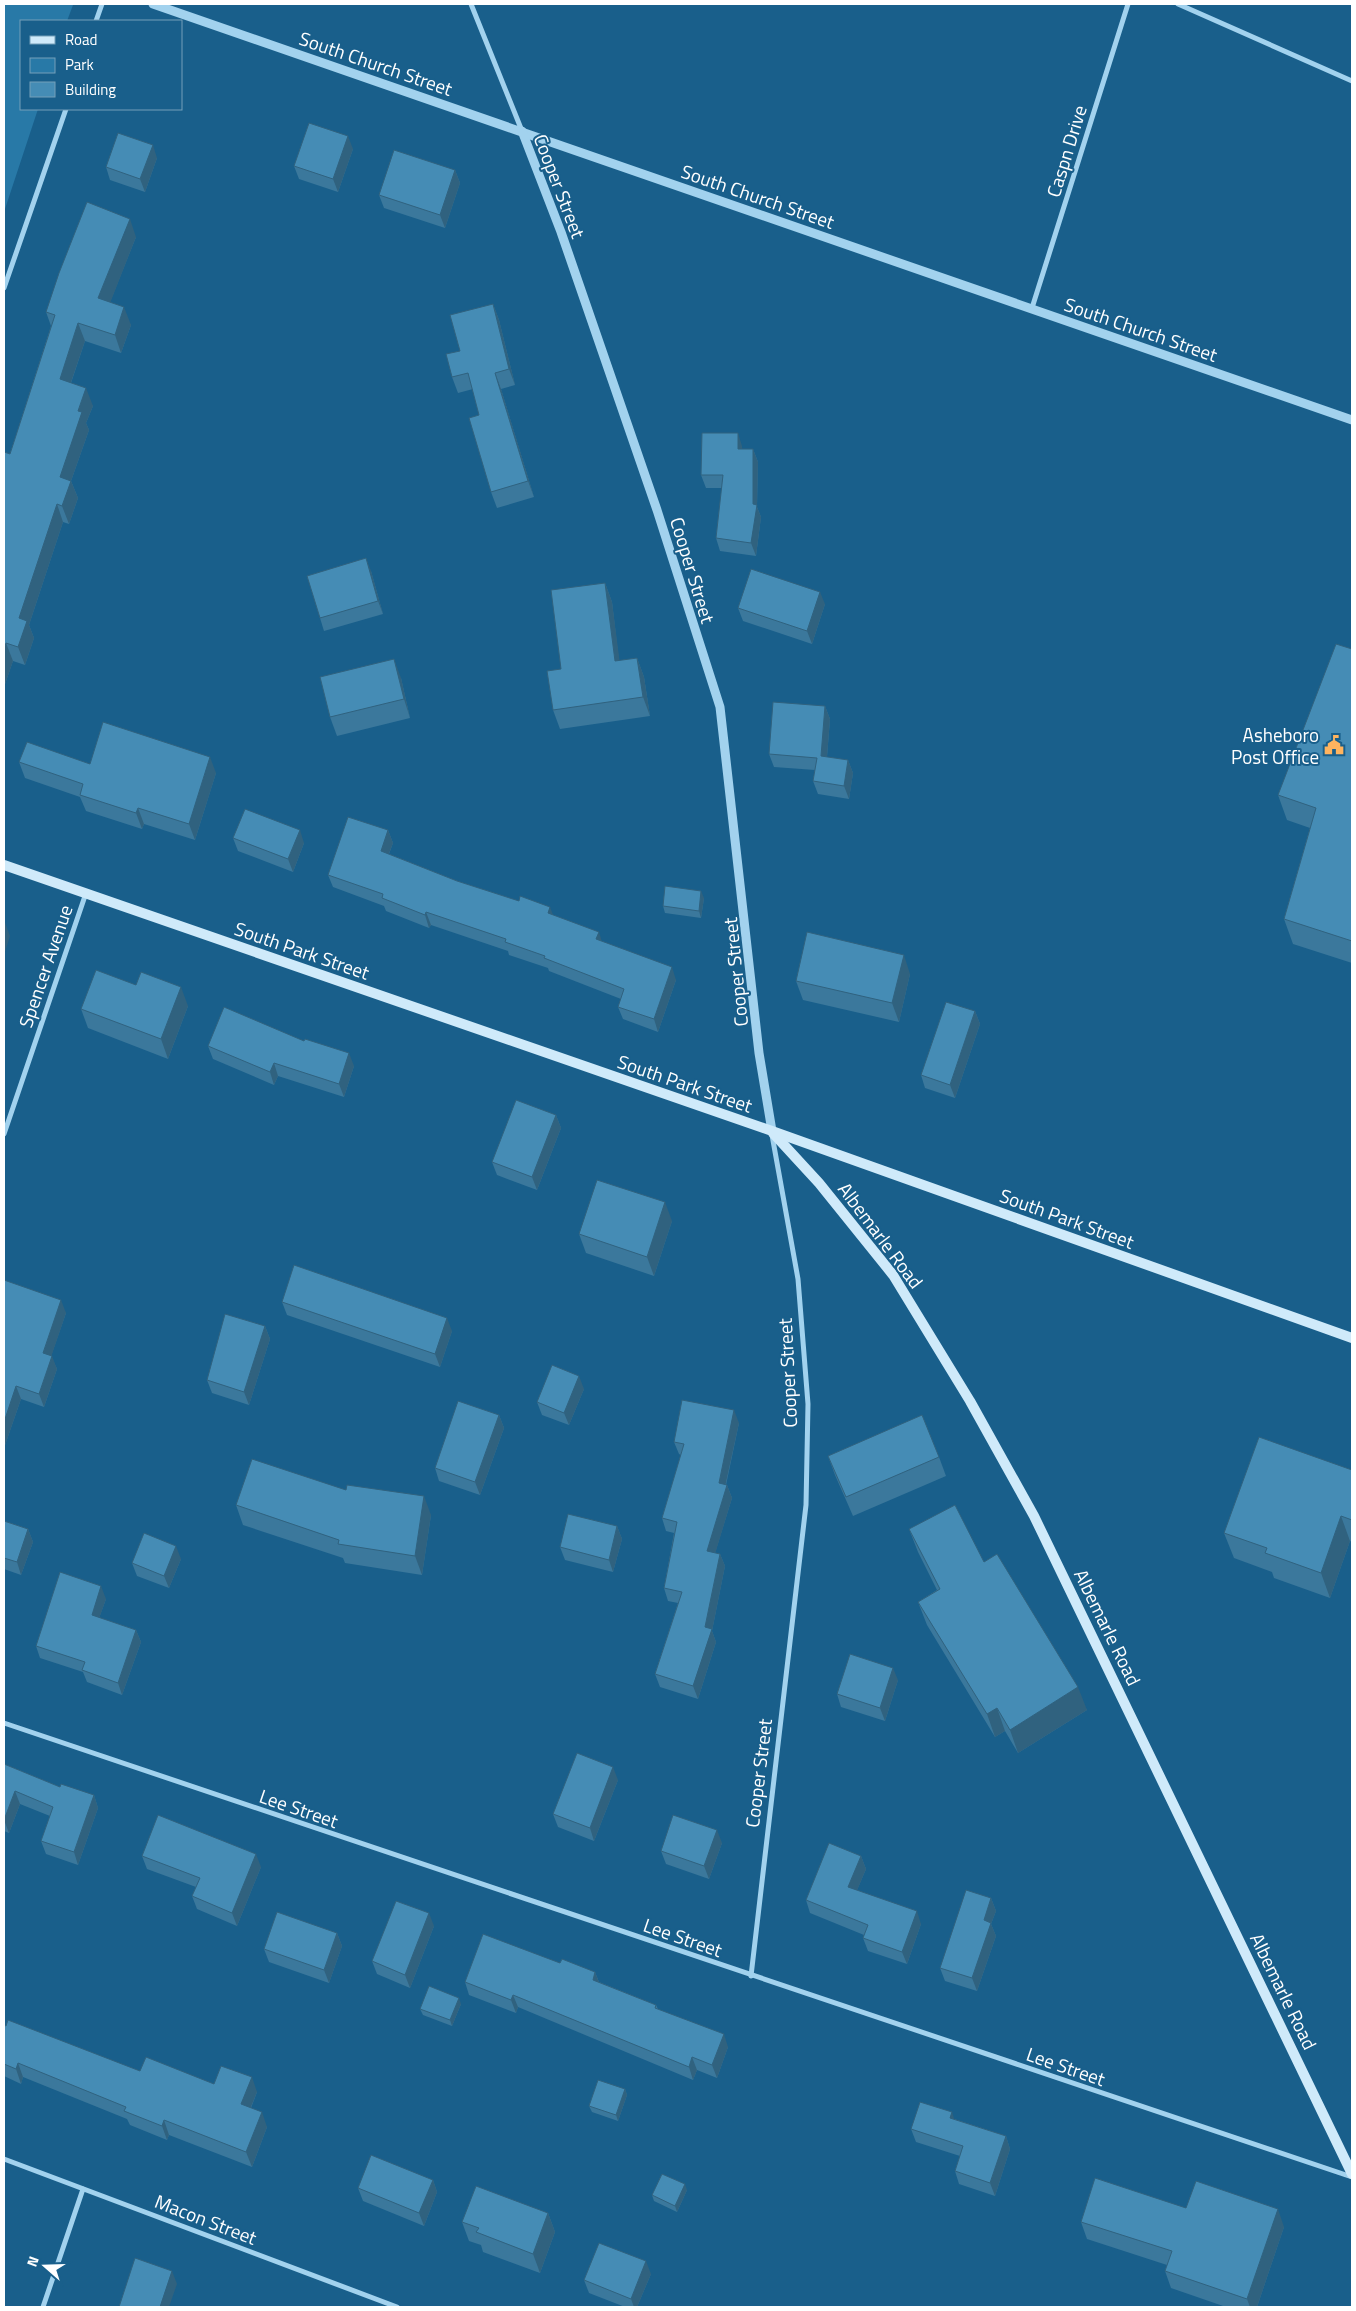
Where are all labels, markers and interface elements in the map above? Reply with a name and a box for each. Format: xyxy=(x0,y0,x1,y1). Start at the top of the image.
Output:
legend xyxy=(20,20,182,110)
street label: South Church Street xyxy=(296,23,457,103)
text: Road xyxy=(65,28,97,51)
text: Park xyxy=(65,53,94,76)
text: Building xyxy=(65,78,116,101)
street label: Caspn Drive xyxy=(1038,102,1094,200)
street label: Cooper Street xyxy=(527,130,593,243)
street label: South Church Street xyxy=(678,156,839,236)
street label: South Church Street xyxy=(1061,289,1222,369)
street label: Cooper Street xyxy=(663,513,723,627)
place label: Asheboro Post Office xyxy=(1231,720,1319,771)
public building icon: Asheboro Post Office xyxy=(1323,734,1345,756)
street label: Spencer Avenue xyxy=(10,901,80,1031)
street label: South Park Street xyxy=(231,913,374,987)
street label: Cooper Street xyxy=(715,916,755,1028)
street label: South Park Street xyxy=(614,1046,757,1120)
street label: Albemarle Road xyxy=(831,1176,931,1294)
street label: South Park Street xyxy=(996,1180,1139,1256)
street label: Cooper Street xyxy=(770,1317,804,1428)
street label: Albemarle Road xyxy=(1067,1564,1149,1690)
street label: Cooper Street xyxy=(737,1717,779,1829)
street label: Lee Street xyxy=(256,1781,342,1835)
street label: Lee Street xyxy=(640,1910,726,1964)
street label: Albemarle Road xyxy=(1243,1928,1325,2054)
street label: Lee Street xyxy=(1023,2039,1109,2093)
street label: Macon Street xyxy=(151,2186,261,2252)
north arrow xyxy=(20,2241,70,2291)
text: N xyxy=(21,2253,44,2270)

▶ REQUIRED ACTION: Across the entries above, work out how many lines hold "Park". The answer is that number alone.

▶ REPLY TO THE TASK: 4